Burning Man Arguing With US Government Over New Rules 'That Would Spell the End of the Event as We Know It'

The festival Burning Man may be in danger as it clashes with the federal government over new rules for its permit.

Burning Man is a huge gathering that takes place in Nevada's Black Rock Desert every year, bringing together artists, community organizers and survival enthusiasts for celebration and an experiment in communal living. According to a post on its website, the festival is in danger as the Bureau of Land Management is attempting to analyze and change some of its protocols.

Burning Man organizers fear that the draft environmental impact statement issued by the BLM "would spell the end of the event as we know it." According to a report by CNN, the statement is meant to "analyze the potential impacts" of Burning Man on the environment and the surrounding landscape before renewing its permit from 2019 to 2028.

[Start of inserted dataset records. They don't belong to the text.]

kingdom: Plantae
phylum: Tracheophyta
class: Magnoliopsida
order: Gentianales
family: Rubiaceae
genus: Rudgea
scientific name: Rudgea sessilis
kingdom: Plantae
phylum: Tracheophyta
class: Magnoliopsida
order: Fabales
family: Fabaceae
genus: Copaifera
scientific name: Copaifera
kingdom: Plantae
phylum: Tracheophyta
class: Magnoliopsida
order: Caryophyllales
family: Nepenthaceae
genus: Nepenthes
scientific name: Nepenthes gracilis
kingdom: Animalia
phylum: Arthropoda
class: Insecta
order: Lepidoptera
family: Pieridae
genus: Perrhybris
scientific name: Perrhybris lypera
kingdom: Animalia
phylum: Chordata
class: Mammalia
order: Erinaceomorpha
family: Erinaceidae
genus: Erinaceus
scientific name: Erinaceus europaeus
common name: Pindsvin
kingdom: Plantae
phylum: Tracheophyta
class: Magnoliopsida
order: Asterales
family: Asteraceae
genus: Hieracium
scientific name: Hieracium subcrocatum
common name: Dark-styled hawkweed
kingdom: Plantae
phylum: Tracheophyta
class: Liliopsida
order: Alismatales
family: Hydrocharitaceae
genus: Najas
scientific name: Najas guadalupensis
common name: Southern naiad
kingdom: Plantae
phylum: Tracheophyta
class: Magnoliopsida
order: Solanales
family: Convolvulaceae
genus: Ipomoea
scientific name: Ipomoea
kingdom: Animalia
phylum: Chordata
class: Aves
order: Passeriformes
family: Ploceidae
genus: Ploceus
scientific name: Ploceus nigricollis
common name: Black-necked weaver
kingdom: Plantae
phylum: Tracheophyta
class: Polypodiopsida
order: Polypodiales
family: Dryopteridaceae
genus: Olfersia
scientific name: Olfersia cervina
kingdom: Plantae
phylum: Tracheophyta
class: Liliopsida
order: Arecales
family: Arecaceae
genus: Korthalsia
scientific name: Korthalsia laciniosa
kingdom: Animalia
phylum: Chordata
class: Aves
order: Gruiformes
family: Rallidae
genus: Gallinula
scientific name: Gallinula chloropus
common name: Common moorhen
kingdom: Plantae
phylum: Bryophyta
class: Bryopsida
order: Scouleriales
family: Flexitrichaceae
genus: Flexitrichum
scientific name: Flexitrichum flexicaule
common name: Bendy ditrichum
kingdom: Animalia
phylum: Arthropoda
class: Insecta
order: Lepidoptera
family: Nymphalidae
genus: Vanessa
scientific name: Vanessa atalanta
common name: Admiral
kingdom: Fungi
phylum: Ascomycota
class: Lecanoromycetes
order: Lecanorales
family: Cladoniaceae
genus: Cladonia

This is a bit odd, as Burning Man is a famously environmentally conscious undertaking. Looking at the festivals website, it places a huge emphasis on "Leave No Trace" camping, encouraging visitors to clean up after themselves and be responsible. By all accounts they have been successful in this regard, so organizers fear there is something more to this draft environmental impact statement.

"The proposed level of government surveillance of and involvement in our everyday operations is unprecedented and unwarranted, and is unsupported by the... analysis," read the post on BurningMan.org.

Organizers added that complying with the statement would require "astronomical cost increases" and lead to "beyond-excessive government oversight" at an event where it is no secret that people party hard. They fear that the statement is an attempt to "increase federal government agency operations exponentially in order to take over or 'monitor' our operations."

At the very least, the cost of following the BLM's requests would likely increase ticket prices for Burning Man, which would in turn likely decrease sales. Already, tickets can cost up to $550 per person, as well as $100 for a vehicle pass. After that, attendees must load up on supplies and equipment for their stay in an unforgiving environment.


On top of that, the presence of BLM agents at the event might put some attendees off. Burning Man organizers say the "measures would insert BLM agents into Burning Man Project pre-event and post-event operations on site, when our teams are building and removing infrastructure and performing playa restoration."

Organizers are calling on Burning Man attendees and the general public to help, asking those with relevant expertise to "provide substantive comments" to the BLM, "challenging these proposed requirements on their merits." In the meantime, the future of the iconic festival is uncertain.